▸ **THE PROBLEM**:
The lines below that include "linecap" are to be found and copied.

-- Opening Marker --

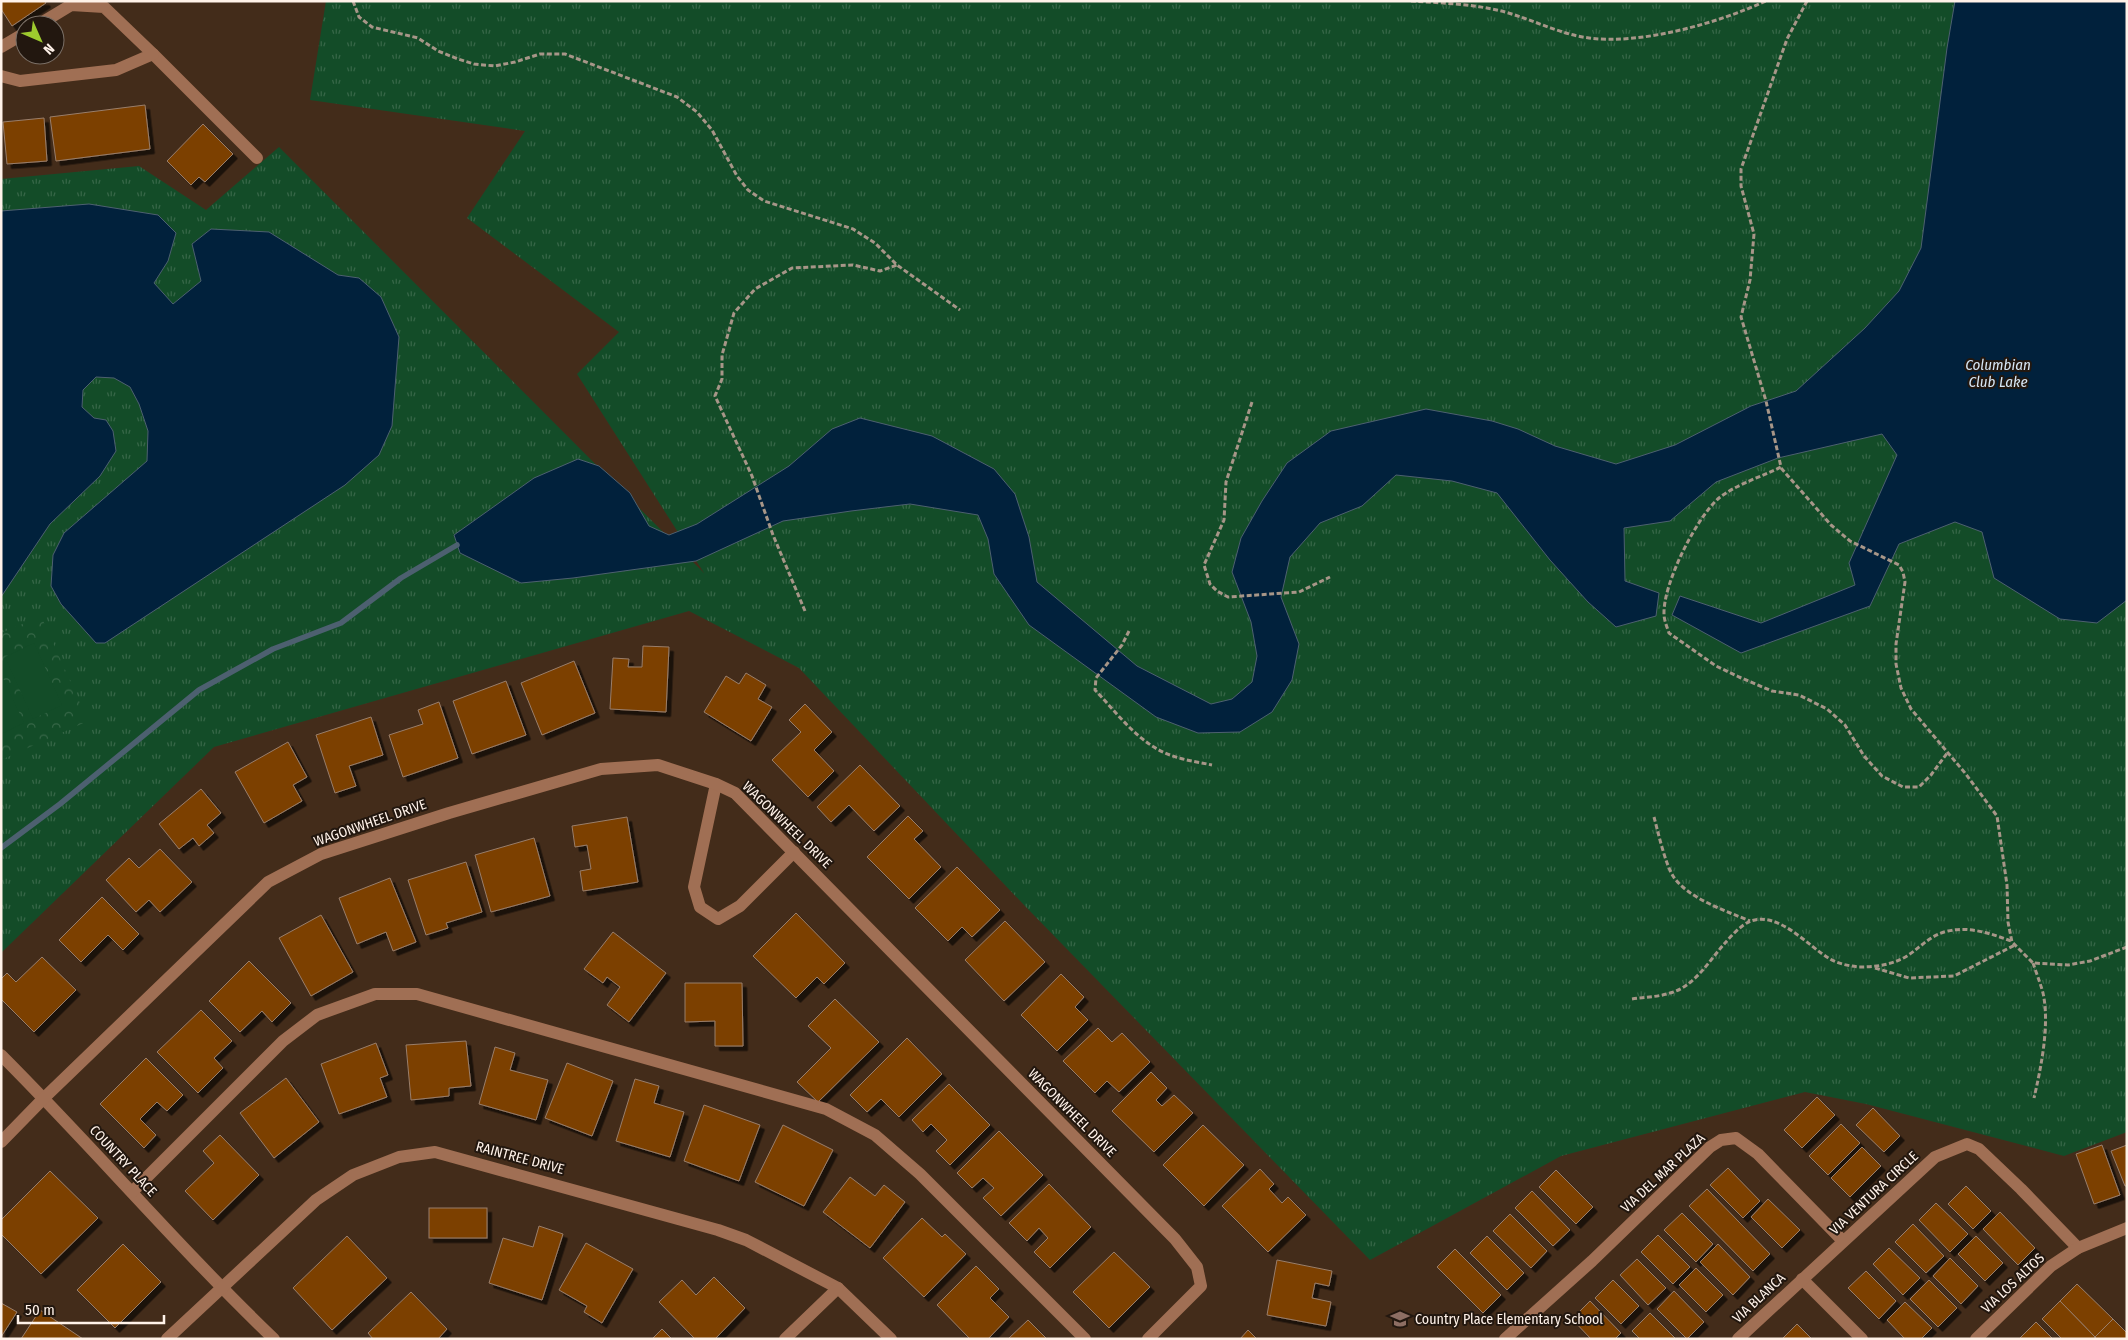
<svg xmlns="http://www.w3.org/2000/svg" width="2128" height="1340" font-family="'Fira Sans Condensed',sans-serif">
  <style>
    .grass { fill: url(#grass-tufts) }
    .park { fill: url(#park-crowns) }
    .pitch { fill: #134c28 }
    .water { fill: #01213c; stroke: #4d6070 }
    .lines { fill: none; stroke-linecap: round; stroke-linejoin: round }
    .stream { stroke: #4d6070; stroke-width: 5.5 }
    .building { fill: #7b3f00; stroke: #997e6a; filter: url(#shadow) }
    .path { stroke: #a79688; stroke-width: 3; stroke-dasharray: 5 2.5; stroke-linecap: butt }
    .minor { stroke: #a06f54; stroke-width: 12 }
    .labels { text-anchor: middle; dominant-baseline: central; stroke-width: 4; stroke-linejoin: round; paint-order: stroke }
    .street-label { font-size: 14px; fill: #fff2e9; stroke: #22170f }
    .poi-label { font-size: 14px; fill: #fff2e9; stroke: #22170f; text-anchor: start }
    .water-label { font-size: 15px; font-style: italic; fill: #d6e6f5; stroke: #22170f }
  </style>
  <defs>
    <pattern id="grass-tufts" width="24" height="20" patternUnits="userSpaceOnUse" patternTransform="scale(1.25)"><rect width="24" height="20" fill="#134c28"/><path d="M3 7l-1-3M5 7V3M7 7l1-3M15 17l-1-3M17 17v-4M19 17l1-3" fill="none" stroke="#366647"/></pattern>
    <pattern id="park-crowns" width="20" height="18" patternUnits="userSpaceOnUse" patternTransform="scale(1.25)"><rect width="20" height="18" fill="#134c28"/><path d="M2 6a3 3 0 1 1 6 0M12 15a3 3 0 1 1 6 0" fill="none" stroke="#366647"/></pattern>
    <filter id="shadow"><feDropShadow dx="4.5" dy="4.5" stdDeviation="0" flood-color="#0009"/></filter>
  </defs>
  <rect width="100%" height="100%" fill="#432c1a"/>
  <polygon class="grass" points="326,1 2127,1 2127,1132 2064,1156 1866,1104 1805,1092 1561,1156 1370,1260 1024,905 799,668 689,611 214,747 1,953 1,179 139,166 206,210 279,147 704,573 577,374 619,332 467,218 525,131 310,100"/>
  <polygon class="park" points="41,616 88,721 1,760 1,633"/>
  <g class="pitch">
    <polygon points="34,643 62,705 33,719 5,657"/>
    <polygon points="1,674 24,723 1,734"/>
  </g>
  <g class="water">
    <polygon points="1955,1 2127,1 2127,600 2097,623 2060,619 1994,578 1982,532 1955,522 1899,544 1870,606 1741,653 1672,615 1680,596 1761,623 1855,585 1849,563 1897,455 1882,434 1778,458 1716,482 1670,521 1624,528 1625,581 1659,593 1656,616 1616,627 1588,602 1550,560 1497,493 1452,481 1396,475 1362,506 1320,523 1290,557 1281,597 1299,644 1292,680 1272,712 1240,732 1198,733 1156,717 1029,625 994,574 988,539 978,515 910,504 851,511 783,521 696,561 573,578 521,583 460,553 454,535 534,478 578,459 599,466 630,493 649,526 669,535 697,524 789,466 832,429 860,418 932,436 994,469 1015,494 1029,537 1037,582 1137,666 1211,704 1232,699 1252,682 1257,656 1251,622 1232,572 1241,538 1262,501 1287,463 1331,431 1426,409 1492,421 1518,429 1555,446 1616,464 1675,445 1751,406 1796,391 1865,328 1899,291 1921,248 1947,48"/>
    <polygon points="89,204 158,215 176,233 168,261 154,283 173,304 201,281 192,244 211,229 269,232 338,275 359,278 381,297 399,337 392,426 379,455 345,485 105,643 96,643 61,604 51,586 53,555 64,533 147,461 148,431 139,404 130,387 114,378 96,377 83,390 82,407 94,418 106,420 113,431 116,451 100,476 50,524 1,597 1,211"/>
  </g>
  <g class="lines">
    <polyline class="stream" points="1,848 60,804 199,690 273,649 341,623 401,578 457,545"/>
  </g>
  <g class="building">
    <polygon points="1,1 45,1 46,3 12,26 1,9"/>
    <polygon points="145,105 150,149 56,161 50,117"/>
    <polygon points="44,118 47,161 7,164 3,122"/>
    <polygon points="203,124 233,154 205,182 199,177 191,185 167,161"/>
    <polygon points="643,646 669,647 666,712 610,709 613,658 629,659 628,667 642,667"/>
    <polygon points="574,661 595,713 542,735 521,683"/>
    <polygon points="746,673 766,685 758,699 772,707 751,741 704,712 726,676 739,684"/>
    <polygon points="506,681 526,735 472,754 453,701"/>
    <polygon points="439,702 458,758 403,777 389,735 423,724 418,710"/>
    <polygon points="805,704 832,732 814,750 834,771 808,797 772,760 801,732 789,720"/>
    <polygon points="371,717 383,755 349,766 356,786 335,793 316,735"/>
    <polygon points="288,742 307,777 293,785 302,801 264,823 235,772"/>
    <polygon points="860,765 900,806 874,831 849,805 831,822 817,807"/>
    <polygon points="201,789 221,813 207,825 214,833 199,846 193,838 179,849 159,824"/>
    <polygon points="908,816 923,831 914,839 941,867 909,899 867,857"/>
    <polygon points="627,817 638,882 583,891 580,871 591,869 587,845 575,847 572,826"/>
    <polygon points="534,838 550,896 491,912 475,855"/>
    <polygon points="160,849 192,882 160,912 149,900 136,912 106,880 129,858 139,868"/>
    <polygon points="466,862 482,912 446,923 448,928 426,935 408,880"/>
    <polygon points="957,867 1000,910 972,937 962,927 948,941 915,908"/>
    <polygon points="390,878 416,942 393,951 386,932 357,944 339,898"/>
    <polygon points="102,897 139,934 123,950 108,935 81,962 59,940"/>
    <polygon points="796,913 845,963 824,984 817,977 796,998 753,956"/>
    <polygon points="321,915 353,972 311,996 279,938"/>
    <polygon points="1005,921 1045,962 1004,1001 965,960"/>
    <polygon points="613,932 666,973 629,1022 607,1005 620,987 607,977 603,983 584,969"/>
    <polygon points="42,957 76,990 34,1032 1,999 1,979 7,973 16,982"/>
    <polygon points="249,961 291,1003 272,1022 262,1011 240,1032 209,1001"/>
    <polygon points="1061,974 1084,997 1075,1007 1088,1020 1057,1051 1021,1015"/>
    <polygon points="685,983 742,983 743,1046 715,1046 715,1021 685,1022"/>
    <polygon points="835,999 879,1042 818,1102 797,1082 831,1048 808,1026"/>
    <polygon points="201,1010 232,1041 214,1058 223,1068 198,1093 157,1052"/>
    <polygon points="1098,1028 1112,1042 1122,1033 1150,1062 1119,1092 1107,1081 1095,1093 1063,1061"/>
    <polygon points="907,1038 942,1074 899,1117 881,1099 867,1112 850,1095"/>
    <polygon points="466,1041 471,1086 449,1088 449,1096 411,1100 406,1045"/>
    <polygon points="376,1043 388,1075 380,1078 387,1097 339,1114 321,1064"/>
    <polygon points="495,1047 515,1053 510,1070 548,1080 536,1120 479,1104"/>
    <polygon points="146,1058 183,1095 167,1111 157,1102 140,1119 156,1135 144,1148 100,1104"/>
    <polygon points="567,1063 613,1081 592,1136 545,1118"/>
    <polygon points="1151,1072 1167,1088 1156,1100 1162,1106 1174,1095 1193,1113 1154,1152 1112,1111"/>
    <polygon points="286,1078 319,1122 274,1158 240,1113"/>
    <polygon points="635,1079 659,1086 654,1103 684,1112 670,1157 616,1141"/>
    <polygon points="949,1084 990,1125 950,1165 936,1151 947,1140 931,1124 923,1132 912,1120"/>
    <polygon points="1817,1097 1835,1115 1802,1148 1784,1130"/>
    <polygon points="704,1105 760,1125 739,1181 684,1161"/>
    <polygon points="1873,1108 1900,1136 1884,1152 1856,1125"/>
    <polygon points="1841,1124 1860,1143 1828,1175 1809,1156"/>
    <polygon points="783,1125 833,1150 804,1206 755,1182"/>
    <polygon points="1203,1125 1244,1165 1204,1206 1163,1165"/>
    <polygon points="999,1131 1043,1175 1001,1216 983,1198 994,1188 983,1178 972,1188 957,1173"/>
    <polygon points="220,1135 259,1175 213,1220 185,1191 214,1163 203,1151"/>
    <polygon points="2102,1145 2120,1195 2094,1204 2076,1154"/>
    <polygon points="2127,1145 2127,1186 2125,1186 2111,1151"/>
    <polygon points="1862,1147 1881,1166 1850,1197 1831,1178"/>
    <polygon points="1728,1168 1760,1201 1743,1218 1710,1185"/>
    <polygon points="1260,1169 1274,1184 1269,1189 1282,1203 1288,1197 1306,1215 1268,1252 1222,1206"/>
    <polygon points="1556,1170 1593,1207 1576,1224 1539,1187"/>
    <polygon points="50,1171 98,1218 41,1274 1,1234 1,1220"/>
    <polygon points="850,1177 875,1196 884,1185 905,1202 870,1248 823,1212"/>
    <polygon points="1049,1184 1091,1227 1050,1268 1034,1252 1048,1238 1039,1228 1027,1241 1009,1223"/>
    <polygon points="1966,1186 1991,1211 1973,1229 1948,1204"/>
    <polygon points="1707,1189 1770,1254 1753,1271 1689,1206"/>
    <polygon points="1532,1191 1570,1230 1553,1246 1515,1208"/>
    <polygon points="1768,1199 1800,1230 1782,1248 1751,1217"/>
    <polygon points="1936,1203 1968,1234 1950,1252 1919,1220"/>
    <rect x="429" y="1208" width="58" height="30"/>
    <polygon points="2000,1212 2035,1248 2018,1265 1983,1229"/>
    <polygon points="1682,1213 1713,1244 1696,1262 1664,1230"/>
    <polygon points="1510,1214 1547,1251 1531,1268 1493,1231"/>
    <polygon points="922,1218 942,1237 945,1234 966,1254 924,1297 883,1258"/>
    <polygon points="1913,1224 1944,1256 1926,1273 1895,1242"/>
    <polygon points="539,1226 563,1234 542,1300 489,1283 503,1238 533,1247"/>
    <polygon points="1658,1235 1690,1267 1673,1284 1641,1252"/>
    <polygon points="347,1236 387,1278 332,1330 293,1288"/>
    <polygon points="1487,1236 1524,1273 1507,1290 1470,1253"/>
    <polygon points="1976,1236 2003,1263 1985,1281 1958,1254"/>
    <polygon points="586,1243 633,1269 602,1323 584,1312 587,1306 559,1290"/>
    <polygon points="123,1244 161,1282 115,1328 77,1290"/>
    <polygon points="1718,1244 1750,1277 1733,1295 1700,1262"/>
    <polygon points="1889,1248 1920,1278 1903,1295 1873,1264"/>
    <polygon points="1455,1249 1501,1295 1483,1313 1437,1267"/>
    <polygon points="1114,1252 1150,1287 1109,1328 1073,1292"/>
    <polygon points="1950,1258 1978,1286 1961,1304 1933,1276"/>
    <polygon points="1637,1259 1666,1288 1648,1305 1620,1275"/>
    <polygon points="1277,1260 1332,1271 1329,1286 1315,1283 1312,1298 1331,1302 1326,1326 1267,1315"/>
    <polygon points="976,1266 999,1289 990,1298 1009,1317 988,1339 970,1339 937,1305"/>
    <polygon points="1696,1268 1723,1295 1706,1312 1679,1285"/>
    <polygon points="1866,1271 1896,1301 1879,1319 1848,1288"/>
    <polygon points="714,1277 745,1308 715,1339 695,1339 659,1302 682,1280 696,1295"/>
    <polygon points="1613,1280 1639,1306 1621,1324 1595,1298"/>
    <polygon points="1929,1280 1957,1308 1938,1327 1910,1299"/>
    <polygon points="2077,1284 2113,1319 2095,1337 2060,1301"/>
    <polygon points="1674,1291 1704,1322 1687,1339 1657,1309"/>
    <polygon points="411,1292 447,1329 438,1339 373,1339 368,1333"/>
    <polygon points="1590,1301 1621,1333 1615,1339 1591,1339 1572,1319"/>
    <polygon points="2060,1301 2095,1337 2094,1339 2062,1339 2042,1319"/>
    <polygon points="1905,1302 1932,1328 1921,1339 1905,1339 1887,1320"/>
    <polygon points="1,1303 17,1312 1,1337"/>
    <polygon points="40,1310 83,1339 21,1339"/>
    <polygon points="1650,1313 1676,1339 1640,1339 1632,1331"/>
    <polygon points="2113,1319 2127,1333 2127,1339 2097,1339 2095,1337"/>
    <polygon points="1028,1320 1047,1339 1008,1339"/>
    <polygon points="2036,1322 2053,1339 2019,1339"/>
    <polygon points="1797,1324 1812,1339 1782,1339"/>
    <polygon points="662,1329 672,1339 652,1339"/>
    <polygon points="1248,1330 1257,1339 1240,1339"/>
  </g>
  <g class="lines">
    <g class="path">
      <polyline points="353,1 359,17 372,27 418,38 438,51 458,59 474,64 495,66 515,62 540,54 565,54 677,97 697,112 712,130 737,176 748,190 764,201 853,229 875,243 897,265 960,310"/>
      <path d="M1411,1C1442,3 1475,4 1505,12C1534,20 1559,34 1589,38C1641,45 1718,23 1766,1"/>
      <path d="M1807,1L1787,39L1741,169V186L1754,234L1750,280L1741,317L1766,401L1781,467C1763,476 1735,485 1719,498C1696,518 1663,584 1664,614C1664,620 1667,627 1669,633L1716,666L1739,677L1772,691L1799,695L1827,709L1845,725L1864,756L1882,776L1903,787H1919L1931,775L1948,752"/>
      <polyline points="1252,402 1226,482 1224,520 1204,565 1210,584 1217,591 1228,597 1299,592 1330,577"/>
      <polyline points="1781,468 1831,525 1850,541 1899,565 1903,572 1905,582 1896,644 1896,664 1901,688 1911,709 1965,773 1997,816 2007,885 2008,922 2012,942 2033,963 2068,965 2090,961 2127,947"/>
      <polyline points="805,611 773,535 752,476 715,396 722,379 722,355 734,313 755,289 792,268 853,265 880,271 897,265"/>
      <path d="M1129,631L1122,645L1096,678L1095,690C1118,714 1138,743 1170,755C1183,760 1198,762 1212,765"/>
      <path d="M1654,817C1658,832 1665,863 1673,876C1687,898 1726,911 1750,921"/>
      <path d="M2033,963C2036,972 2040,982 2043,993C2050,1024 2041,1068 2034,1098"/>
      <polyline points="1875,968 1909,978 1954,976 2015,945"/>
      <path d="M1632,999C1645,997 1658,997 1670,993C1694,987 1709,961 1725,943C1731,936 1742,924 1751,921C1779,911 1809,947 1830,959C1839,964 1849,966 1859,967C1875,967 1892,965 1907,956C1921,947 1930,935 1948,931C1970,926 1992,934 2011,941"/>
    </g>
    <g class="minor">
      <polyline points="1,47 25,33"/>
      <polyline points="153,54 257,158"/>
      <polyline points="1,76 20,81 116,70 153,54 104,7 71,5 38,25"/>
      <polyline points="716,784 694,887 700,907 718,919 740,906 794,852"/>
      <path d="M1,1055C94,1148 179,1248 274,1339"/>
      <polyline points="1,1142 44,1098 268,882 321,854 449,813 601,769 658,765 716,784 735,793 1175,1239 1197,1267 1201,1286 1148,1339"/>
      <polyline points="132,1192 283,1041 317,1015 375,994 417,994 826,1109 875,1135 920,1174 1085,1339"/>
      <polyline points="1802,1279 1862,1339"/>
      <polyline points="167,1339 316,1200 353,1175 399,1157 435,1152 718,1230 746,1240 838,1288 891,1339"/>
      <polyline points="785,1339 838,1288"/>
      <polyline points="1505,1339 1592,1261 1710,1147 1721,1140 1736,1138 1758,1154 1843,1241"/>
      <polyline points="1738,1339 1935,1157 1967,1144 1979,1149 2021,1189 2078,1248"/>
      <polyline points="1976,1339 2051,1266 2078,1248 2127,1228"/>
    </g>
  </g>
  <defs>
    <g id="school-bare" transform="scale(1.5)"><path d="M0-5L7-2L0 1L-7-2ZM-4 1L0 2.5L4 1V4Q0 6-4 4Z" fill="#8d6e63" stroke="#22170f" stroke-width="2.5" paint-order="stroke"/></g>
  </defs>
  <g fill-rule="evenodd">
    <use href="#school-bare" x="1400" y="1319"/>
  </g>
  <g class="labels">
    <g class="street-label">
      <text transform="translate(370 823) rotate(-19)">WAGONWHEEL DRIVE</text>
      <text transform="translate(787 825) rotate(44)">WAGONWHEEL DRIVE</text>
      <text transform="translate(1072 1113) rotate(45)">WAGONWHEEL DRIVE</text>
      <text transform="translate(520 1158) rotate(15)">RAINTREE DRIVE</text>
      <text transform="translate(123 1161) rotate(47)">COUNTRY PLACE</text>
      <text transform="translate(1663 1173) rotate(-43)">VIA DEL MAR PLAZA</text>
      <text transform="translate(1874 1193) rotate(-43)">VIA VENTURA CIRCLE</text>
      <text transform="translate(2013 1283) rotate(-43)">VIA LOS ALTOS</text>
      <text transform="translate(1759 1298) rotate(-43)">VIA BLANCA</text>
    </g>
    <g class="poi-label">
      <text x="1415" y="1319">Country Place Elementary School</text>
    </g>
    <g class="water-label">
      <text x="1998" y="365">Columbian<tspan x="1998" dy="17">Club Lake</tspan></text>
    </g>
  </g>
  <rect width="2128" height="1340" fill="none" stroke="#fff2e9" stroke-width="5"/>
  <g transform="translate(40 40) rotate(135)"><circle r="24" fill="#22170f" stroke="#7a6f66"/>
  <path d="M0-4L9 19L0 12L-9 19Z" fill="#9eca2e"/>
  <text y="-8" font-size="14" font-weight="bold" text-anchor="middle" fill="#fff2e9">N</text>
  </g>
  <path d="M18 1315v8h146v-8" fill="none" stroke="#fff2e9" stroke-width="2.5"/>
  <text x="25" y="1315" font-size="15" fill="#fff2e9" stroke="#22170f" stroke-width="4" paint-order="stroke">50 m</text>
</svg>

-- Closing Marker --

▸ **TASK OUTPUT**:
    .lines { fill: none; stroke-linecap: round; stroke-linejoin: round }
    .path { stroke: #a79688; stroke-width: 3; stroke-dasharray: 5 2.5; stroke-linecap: butt }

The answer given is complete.